----- ФРАГМЕНТ ДОКУМЕНТА

Все мы выражаем в сочинениях субъективную уверенность. Но – обобщая и повелительно. Чтó же делать, если Дарвин «субъективно чувствовал» происхождение свое от шимпанзе: он так и писал.
Во Франкфурте-на-Майне я впервые увидел в зоологическом саду шимпанзе. Действительно, удивительно, она помогала своему сторожу «собирать» и «убирать» стол (завтрак), сметала крошки, стлала скатерть. Совсем человек!
Я безмолвно дивился.
Дарвину даже есть честь происходить от такой умной обезьяны. Он мог бы произойти и от более мелкой, от более позитивной породы.
Не надо забывать, что Фонвизин бывал «при дворе», – видал лично императрицу, – и «просветителей» около нее, – может быть, лично с нею разговаривал. Это чрезвычайная высокопоставленность. Он был тем, чтó теперь Арс. Арк. Кутузов или гр. А. К. Толстой. Изобразительный талант (гений?) его несомненен: но высокое положение не толкнуло ли его посмотреть слишком свысока на окружающую его поместье дворянскую мелкоту, дворянскую обывательщину, и даже губернскую вообще жизнь, быт и нравы. Поэтому яркость его «Недоросля» и «Бригадира», говоря о живописи автора, не является ли пристрастною и неверною в тоне, в освещении, в понимании?
«Недоросли» глубокой провинциальной России несли ранец в итальянском походе Суворова, с ним усмиряли Польшу; а «бригадиры» командовали в этих войнах. Каковы они были?
Верить ли Суворову или Фонвизину?
Прогресс технически необходим, для души он вовсе не необходим.
Нужно «усовершенствованное ружье», рантовые сапоги, печи, чтобы не дымили.
Но душа в нем не растет. И душа скорее даже малится в нем.
Это тот «печной горшок», без которого неудобно жить и ради которого мы так часто малим и даже вовсе разрушаем душу.
И борьба между «прогрессистами» и людьми «домашнего строя» очень часто есть борьба за душу или за «обед с каперцами», в котором «каперцы», конечно, побеждают.
Не всякую мысль можно записать, а только если она музыкальна.
И «У<единенное>» никто не повторит.

----------

### ЦЕЛЬ ЗАДАНИЯ
Продолжите фрагмент о Дарвине, Фонвизине и прогрессе, начав сразу после его последней фразы. Приведённые далее позиции — самостоятельный материал, с этим фрагментом не связанный.

----- СПИСОК ПОЗИЦИЙ

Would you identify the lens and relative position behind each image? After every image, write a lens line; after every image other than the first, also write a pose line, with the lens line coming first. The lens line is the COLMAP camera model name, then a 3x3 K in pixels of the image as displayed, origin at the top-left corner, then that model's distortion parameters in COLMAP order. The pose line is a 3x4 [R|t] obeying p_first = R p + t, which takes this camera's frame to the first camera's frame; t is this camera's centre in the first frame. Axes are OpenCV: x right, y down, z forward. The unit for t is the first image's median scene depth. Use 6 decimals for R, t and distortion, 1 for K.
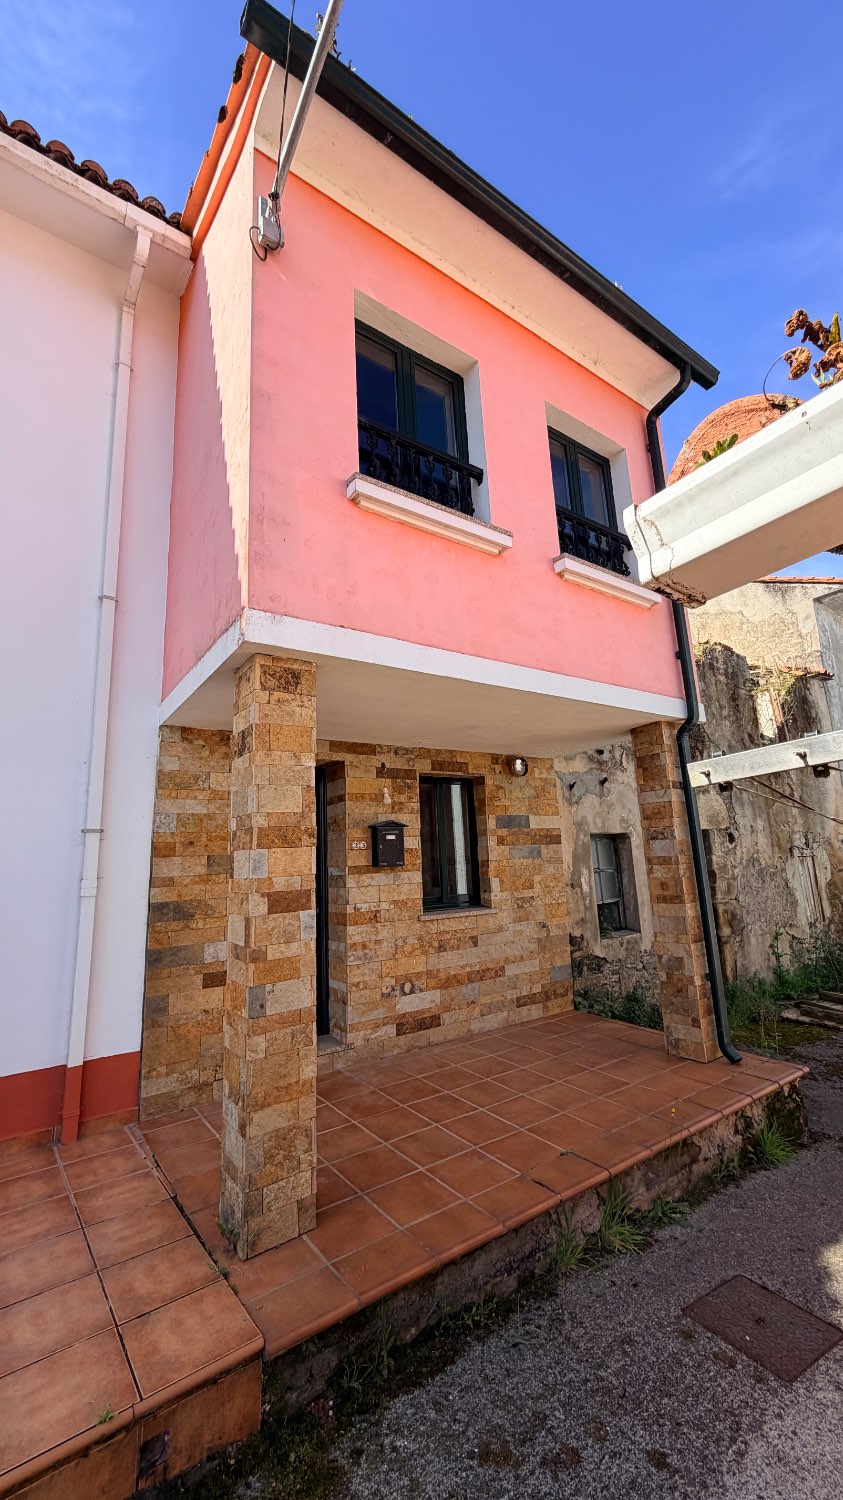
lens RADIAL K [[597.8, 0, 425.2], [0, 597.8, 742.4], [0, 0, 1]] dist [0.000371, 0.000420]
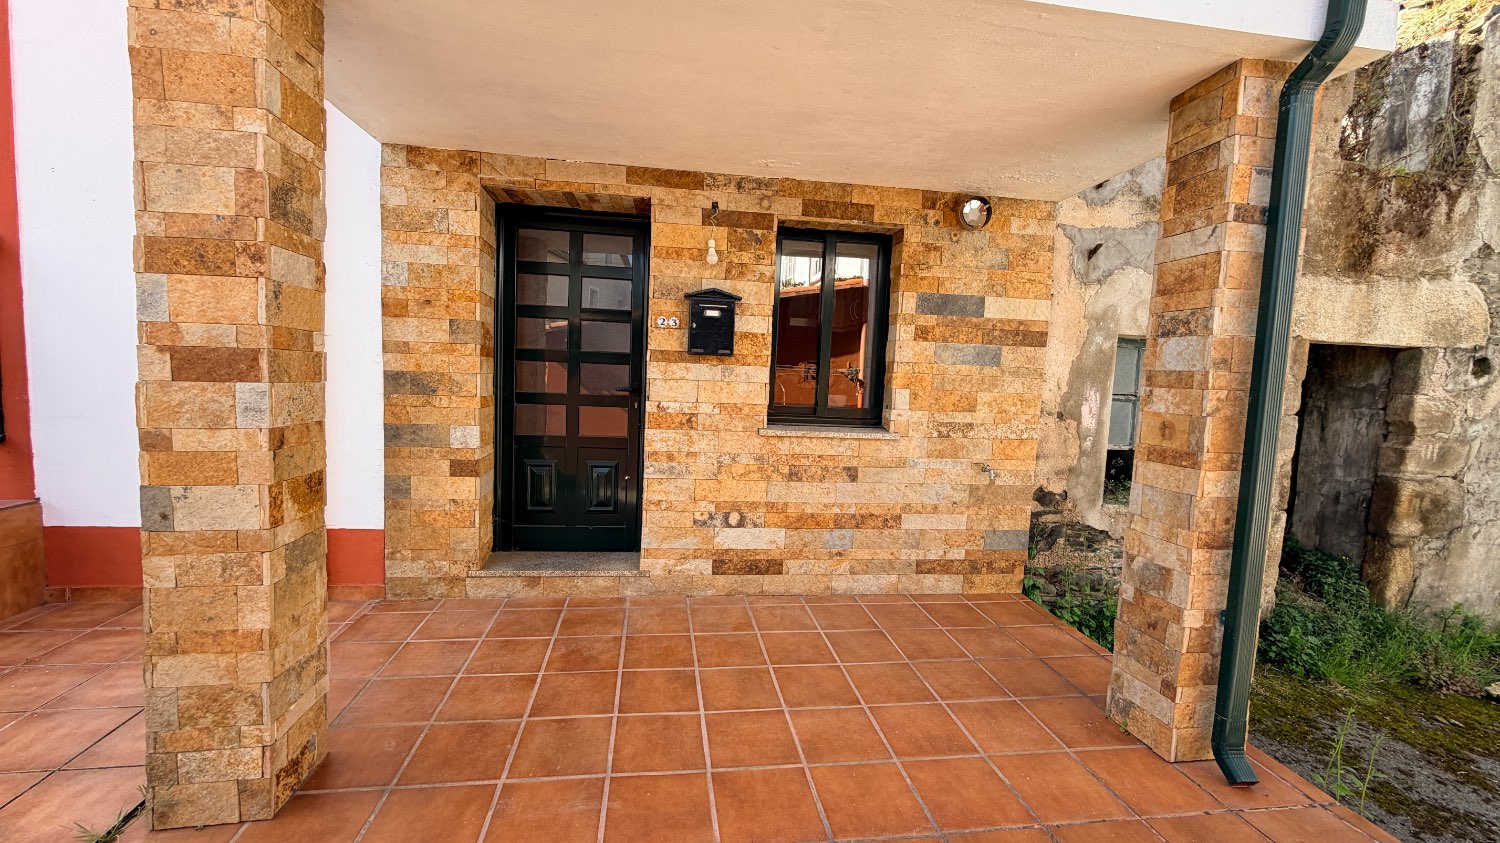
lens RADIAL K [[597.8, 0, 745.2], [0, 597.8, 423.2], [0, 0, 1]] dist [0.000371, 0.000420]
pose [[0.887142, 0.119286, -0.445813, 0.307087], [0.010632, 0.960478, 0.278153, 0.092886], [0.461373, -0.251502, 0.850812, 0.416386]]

----------
----- СПИСОК ПОЗИЦИЙ

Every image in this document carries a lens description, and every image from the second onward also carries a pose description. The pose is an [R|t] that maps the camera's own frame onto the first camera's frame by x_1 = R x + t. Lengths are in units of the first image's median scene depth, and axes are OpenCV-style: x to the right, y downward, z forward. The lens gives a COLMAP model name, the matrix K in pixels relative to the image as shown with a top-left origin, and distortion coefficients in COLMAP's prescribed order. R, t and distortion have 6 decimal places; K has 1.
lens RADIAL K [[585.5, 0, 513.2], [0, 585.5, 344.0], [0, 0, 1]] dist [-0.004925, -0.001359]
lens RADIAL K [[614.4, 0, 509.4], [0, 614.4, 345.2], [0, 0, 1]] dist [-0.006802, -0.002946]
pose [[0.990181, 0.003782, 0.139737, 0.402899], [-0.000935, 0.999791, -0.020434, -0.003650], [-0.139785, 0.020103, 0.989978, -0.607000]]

----------

### ИТОГ ЗАДАНИЯ
В каждом органе ощущения, кроме его «я знаю» (вижу, слышу, обоняю, осязаю), есть еще – «я хочу». Органы суть не только органы чувств, но еще и – хотения, жажды аппетитов. В каждом органе есть жадность к миру, алкание мира; органами не связывается только с миром человек, но органами он входит (врезается) в мир, уродняется ему. Органами он «съедает мир», как через органы – «мир съедает человека». Съедает – ибо властно входит в него…
Человек входит в мир.
Но и мир входит в человека.
Эти «двери» – зрение, вкус, обоняние, осязание, слух.
Легко Ш<ерлоку> X<олмсу> разыскивать преступников, когда они говорят, когда он подслушивает – то самое, что ему нужно. Так-то и я бы изловил.
А когда осматривают труп, то непременно в пальцах «зажат волос убийцы».
Евреи слишком стары, слишком культурны, чтобы не понимать, что лаской возьмешь больше, чем силой. И что гений в торговле – это призвать Бога в расчет (честно рассчитаться).
Они вóвремя и полным рублем рассчитываются[57]: и все предложили им кредит. Они со всеми предупредительны; и все обратились к ним за помощью.
И через век вежливости, ласки и «Бога в торговле» – они овладели всем.
А кто обманывал – сидит в тюрьме; и кто был со всеми груб, жёсток, отталкивающ – сидит в рубище одиночества.
Мы прощались с Рцы. В прихожей стояла его семья. Тесно. Он и говорит:
– Все по чину.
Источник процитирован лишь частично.